1. Importing Parquet with Stream Load

To push a local Parquet file directly to a Doris table over the HTTP interface, declare format: parquet explicitly in the request header.

curl --location-trusted -u <user>:<passwd> \
-H "format: parquet" \
-T example.parquet \
http://<fe_host>:<fe_http_port>/api/example_db/example_table/_stream_load

Notes:

  • -H "format: parquet": declares that the imported file is in Parquet format.
  • -T example.parquet: specifies the local Parquet file to upload.
  • example_db and example_table in the URL are the target database and target table, respectively.

2. Importing Parquet with Broker Load

This method is suited to bulk loading of Parquet files from object storage or HDFS. Use FORMAT AS "parquet" to specify the file format.

LOAD LABEL example_db.example_label
(
DATA INFILE("s3://bucket/example.parquet")
INTO TABLE example_table
FORMAT AS "parquet"
)
WITH S3
(
...
);

Notes:

  • DATA INFILE: specifies the remote path of the Parquet file. Protocols such as s3:// and hdfs:// are supported.
  • FORMAT AS "parquet": declares that the source file is in Parquet format.
  • WITH S3 (...): provides the credentials required to access object storage, such as endpoint, access_key, and secret_key.

3. Importing Parquet with TVF

Use a table-valued function (TVF) together with INSERT INTO ... SELECT to read remote Parquet files directly and write them into the target table. This method is suitable for on-demand imports and for persisting the results of ad hoc analysis.

INSERT INTO example_table
SELECT *
FROM S3
(
"uri" = "s3://bucket/example.parquet",
"format" = "parquet",
...
);

Notes:

  • S3(...): a table-valued function. The parameters must include uri and format. Add other parameters (such as authentication information) as needed.
  • Replace S3 with HDFS to read Parquet files on HDFS.
  • SELECT * can be replaced with a column list or a query with filter conditions to import only the data you need.

FAQ

Q1: Do you need to specify the file format explicitly when importing Parquet?

Yes. Stream Load specifies it via the format: parquet request header; Broker Load specifies it via FORMAT AS "parquet"; TVF specifies it via the "format" = "parquet" parameter.

Q2: Is importing Parquet from HDFS supported?

Yes.
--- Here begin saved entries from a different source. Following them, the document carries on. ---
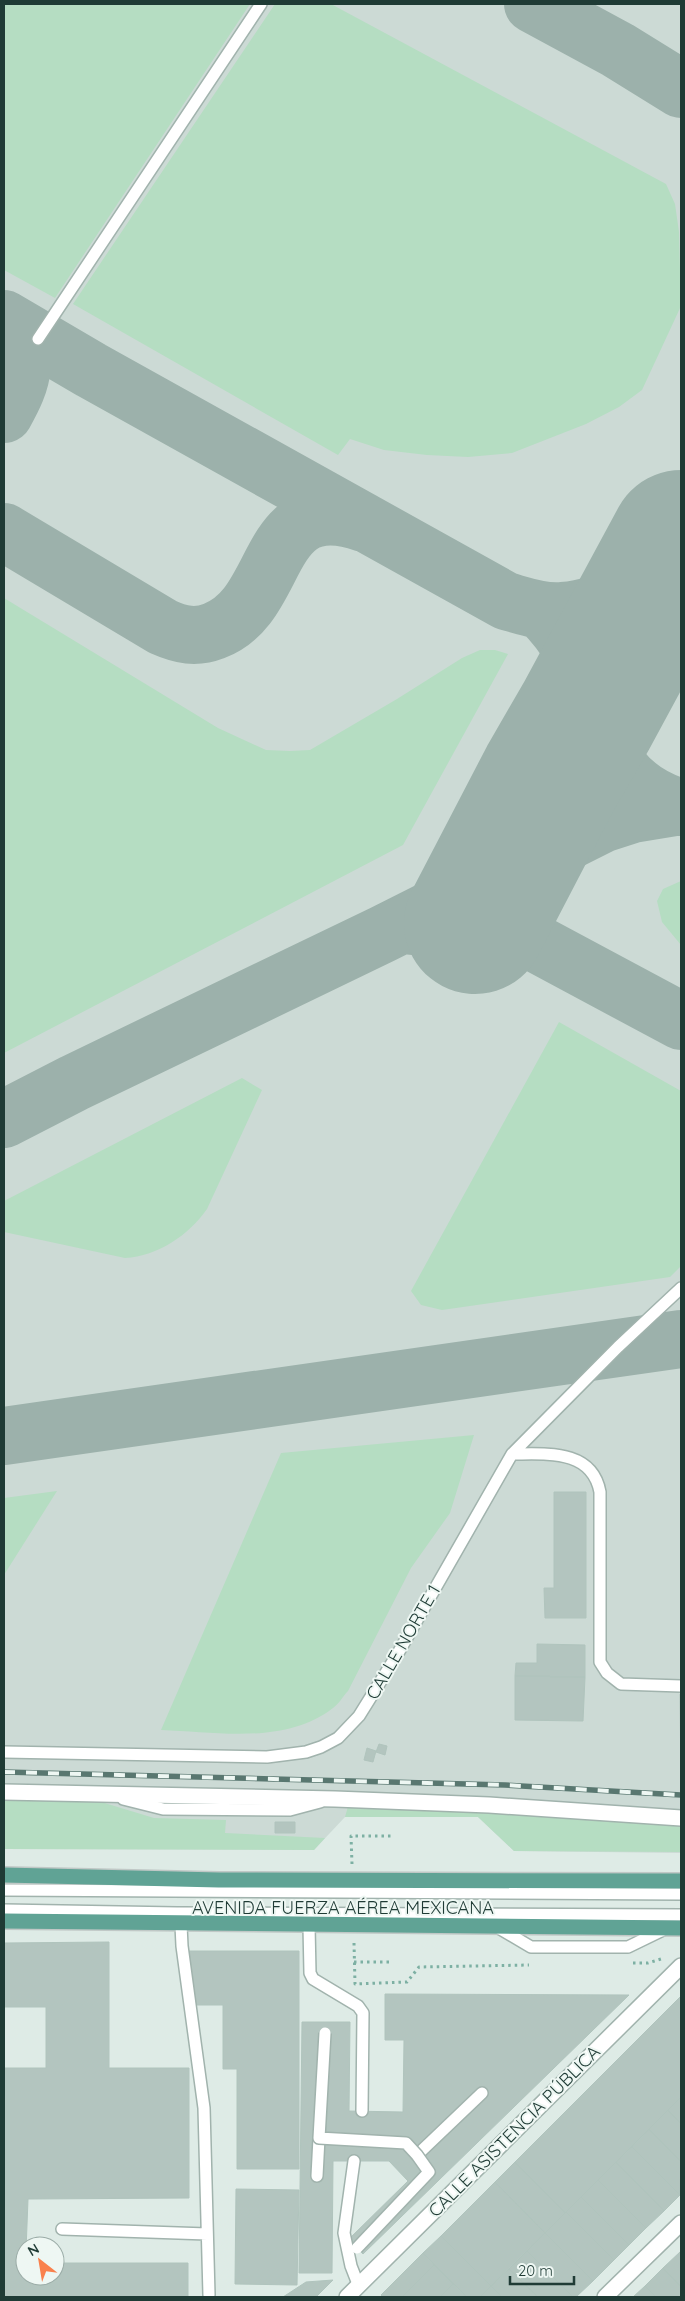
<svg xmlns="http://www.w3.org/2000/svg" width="685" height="2301" font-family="Quicksand,sans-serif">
<rect width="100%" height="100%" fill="#deebe6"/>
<!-- built -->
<path fill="#ccdad5" d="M 4,4 L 681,4 L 681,1853 L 514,1851 L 478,1817 L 345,1817 L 314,1850 L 4,1849 Z"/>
<!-- green -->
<path fill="#b5ddc2" d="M 4,4 L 250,4 L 55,298 L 4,270 Z
M 275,4 L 331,4 L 666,184 L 675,204 L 679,232 L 681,306 L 642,390 L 619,407 L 586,424 L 512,453 L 468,457 L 427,455 L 384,450 L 350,439 L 338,455 L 73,304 Z
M 4,598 L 218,728 L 266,750 L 290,751 L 310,750 L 397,699 L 462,658 L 480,650 L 495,650 L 508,654 L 403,845 L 4,1053 Z
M 681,881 L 681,945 L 662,922 L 657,901 L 663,889 Z
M 559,1022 L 681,1091 L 681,1266 L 670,1277 L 442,1310 L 421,1305 L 411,1291 Z
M 242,1078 L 262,1090 L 207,1209 C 189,1235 158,1256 125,1258 L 4,1232 L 4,1201 Z
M 474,1435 L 450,1513 L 411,1568 L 348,1691 C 343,1696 339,1704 333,1708 C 285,1745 218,1732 161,1730 L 281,1453 Z
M 57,1491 L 4,1575 L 4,1498 Z
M 4,1796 L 88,1798 L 154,1818 L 226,1820 L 225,1833 L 325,1838 L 314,1850 L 4,1849 Z
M 349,1803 L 681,1821 L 681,1852 L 514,1851 L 478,1817 L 345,1817 Z"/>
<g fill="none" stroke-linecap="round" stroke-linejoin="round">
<!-- taxiway -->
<path stroke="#9cb1ab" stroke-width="58" d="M 533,4 L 618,50 L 681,89
M 4,319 L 91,370 L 506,601 C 524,606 543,613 562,611 C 611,608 653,575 681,537
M 4,322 C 32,356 23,380 4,414
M 4,532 L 163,627 C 181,635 196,638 214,631 C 284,605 261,488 364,523
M 619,656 C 614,672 608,688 605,704 C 596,755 632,792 678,807
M 472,877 C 514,842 543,794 567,745 C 575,730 585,714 585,696 C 584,662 564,633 541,610
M 412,926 C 453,917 489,923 528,939 L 681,1021
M 4,1119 L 74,1083 L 383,934 L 602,824 L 633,814 L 681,806
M 4,1436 L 681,1339"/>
<!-- runway -->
<path stroke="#9cb1ab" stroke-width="142" d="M 475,923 L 550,779 L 587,715 L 681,541"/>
</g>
<!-- building -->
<path fill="#b3c5bf" stroke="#b0c4bd" d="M 554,1492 L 586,1492 L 586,1618 L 545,1618 L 544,1588 L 554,1588 Z
M 537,1644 L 585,1645 L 585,1677 L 515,1676 L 516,1663 L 537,1663 Z
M 515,1676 L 585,1677 L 583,1721 L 515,1720 Z
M 680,1694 L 681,1694 L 681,1783 Z
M 379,1744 L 387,1746 L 385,1755 L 376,1752 Z
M 367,1748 L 376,1751 L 373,1762 L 364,1760 Z
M 275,1822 L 295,1822 L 295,1833 L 275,1833 Z
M 109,1942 L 109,2068 L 189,2068 L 189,2198 L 28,2199 L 25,2276 L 55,2276 L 55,2263 L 188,2263 L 188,2297 L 4,2297 L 4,2068 L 46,2068 L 46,2007 L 4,2007 L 4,1943 Z
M 187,1951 L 299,1951 L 299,2169 L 237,2169 L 237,2069 L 223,2069 L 223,2005 L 194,2005 Z
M 385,1994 L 629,1995 L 363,2254 L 349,2239 L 408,2181 L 389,2161 L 333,2161 L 332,2273 L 299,2273 L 302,2022 L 350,2022 L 349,2111 L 403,2112 L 404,2040 L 385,2040 Z
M 681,1996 L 681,2097 L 565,2213 L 515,2162 Z
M 681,2097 L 681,2124 L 668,2110 Z
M 668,2110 L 681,2124 L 681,2162 L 649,2129 Z
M 649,2129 L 681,2162 L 680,2195 L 632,2147 Z
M 632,2147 L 680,2195 L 664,2211 L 616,2162 Z
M 515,2162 L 565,2213 L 545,2233 L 495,2182 Z
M 616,2162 L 664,2211 L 646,2228 L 598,2180 Z
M 598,2180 L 646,2228 L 629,2245 L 581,2197 Z
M 495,2182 L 545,2233 L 491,2286 L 441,2236 Z
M 236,2189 L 299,2190 L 297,2285 L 235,2284 Z
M 581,2197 L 629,2245 L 614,2260 L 566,2212 Z
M 566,2212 L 614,2260 L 593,2281 L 545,2233 Z
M 545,2233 L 593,2281 L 576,2297 L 573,2297 L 527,2251 Z
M 441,2236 L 491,2286 L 480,2297 L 467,2297 L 423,2253 Z
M 527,2251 L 573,2297 L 538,2297 L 509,2269 Z
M 681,2251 L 681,2287 L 663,2268 Z
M 423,2253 L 434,2265 L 402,2297 L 383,2297 L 381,2295 Z
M 434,2265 L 453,2284 L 440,2297 L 402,2297 Z
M 663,2268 L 681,2287 L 681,2297 L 656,2297 L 645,2286 Z
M 509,2269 L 538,2297 L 502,2297 L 491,2286 Z
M 333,2280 L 316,2297 L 283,2297 L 306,2282 Z
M 453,2284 L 467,2297 L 440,2297 Z
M 491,2286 L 502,2297 L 480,2297 Z
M 645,2286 L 656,2297 L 633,2297 Z"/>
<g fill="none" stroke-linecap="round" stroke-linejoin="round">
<!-- service casing -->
<g stroke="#a1b3ad" stroke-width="14">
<path id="service" d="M 38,339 L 261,4
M 512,1454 C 547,1454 592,1449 600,1492 L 600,1662 L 607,1673 L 621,1684 L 681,1686
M 4,1752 L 267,1757 L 306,1752 L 321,1747 L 338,1738 L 359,1716 L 397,1655 L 512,1454 L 618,1347 L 681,1288
M 123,1799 L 163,1809 L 290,1810 L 320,1802
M 4,1890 L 681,1894
M 4,1910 L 177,1913 L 681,1915
M 181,1925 L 182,1946 L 204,2108 L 209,2295
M 309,1926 L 310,1973 L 313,1979 L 358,2006 L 363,2013 L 362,2111
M 497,1927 L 531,1947 L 628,1947 L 665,1929
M 417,2155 L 482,2093
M 354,2161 L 344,2233 L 351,2266 L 358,2284
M 317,2176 L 319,2138
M 62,2229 L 207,2234"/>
</g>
<!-- minor casing -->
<g stroke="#a1b3ad" stroke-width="18">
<path id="minor" d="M 605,2297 L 681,2223"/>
</g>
<!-- tertiary casing -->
<g stroke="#a1b3ad" stroke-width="18">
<path id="tertiary" d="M 4,1792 L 335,1799 L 489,1805 L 681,1818
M 347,2297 L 681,1966"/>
</g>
<!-- primary casing -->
<g stroke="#c0c8c6" stroke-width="18">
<path id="primary" d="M 4,1875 L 219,1880 L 681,1881
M 4,1921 L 681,1928"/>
</g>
<!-- path -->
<path stroke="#7db0a3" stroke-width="3" stroke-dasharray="2.5 4" stroke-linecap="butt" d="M 352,1864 L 351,1836 L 392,1836
M 354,1943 L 355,1984 L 407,1982 L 419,1967 L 529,1965
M 354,1962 L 393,1962
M 633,1963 L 648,1963 L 661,1959"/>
<!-- service -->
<use href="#service" stroke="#fff" stroke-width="11"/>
<!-- minor -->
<use href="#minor" stroke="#fff" stroke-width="15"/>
<!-- tertiary -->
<use href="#tertiary" stroke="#fff" stroke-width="15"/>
<!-- primary -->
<use href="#primary" stroke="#60a395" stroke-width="15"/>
<!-- rail casing -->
<g stroke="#597770" stroke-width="5.5">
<path id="rail" d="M 4,1772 L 505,1785 L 681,1795"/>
</g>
<!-- rail -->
<use href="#rail" stroke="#eef7f3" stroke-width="4" stroke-dasharray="11" stroke-linecap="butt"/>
<!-- service-bridge casing -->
<g stroke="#a1b3ad" stroke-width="14" stroke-linecap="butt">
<path id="service-bridge" d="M 325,2033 L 319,2138 L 406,2143 L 417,2155 L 429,2172 L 357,2248"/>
</g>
<!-- service-bridge -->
<use href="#service-bridge" stroke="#fff" stroke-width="11"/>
</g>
<g text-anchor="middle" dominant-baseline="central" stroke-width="4" stroke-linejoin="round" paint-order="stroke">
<!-- street labels -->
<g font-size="18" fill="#1f3b35" stroke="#eef7f3">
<text transform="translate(403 1642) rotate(-60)">CALLE NORTE 1</text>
<text x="343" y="1907">AVENIDA FUERZA AÉREA MEXICANA</text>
<text transform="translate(514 2131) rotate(-45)">CALLE ASISTENCIA PÚBLICA</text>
</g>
</g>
<!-- border -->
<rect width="685" height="2301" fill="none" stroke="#1f3b35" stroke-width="10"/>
<!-- north arrow -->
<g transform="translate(40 2261) rotate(329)"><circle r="24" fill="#eef7f3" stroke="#9baca7"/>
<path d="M0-4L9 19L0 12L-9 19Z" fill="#f9814d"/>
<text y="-8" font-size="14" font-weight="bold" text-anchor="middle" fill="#1f3b35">N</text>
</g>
<!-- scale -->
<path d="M510 2276v8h64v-8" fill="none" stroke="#1f3b35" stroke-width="2.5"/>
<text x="518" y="2276" font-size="15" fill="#1f3b35" stroke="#eef7f3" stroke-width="4" paint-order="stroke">20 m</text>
</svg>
You can use Broker Load (with an hdfs:// path in DATA INFILE) or the HDFS TVF.

Q3: What is the difference between TVF imports and Broker Load?

Broker Load is an asynchronous bulk import job, suitable for large batches and scheduled tasks. A TVF runs synchronously through INSERT INTO ... SELECT, which is suitable for on-demand imports and for scenarios that require filtering, aggregation, or other processing before the data is loaded.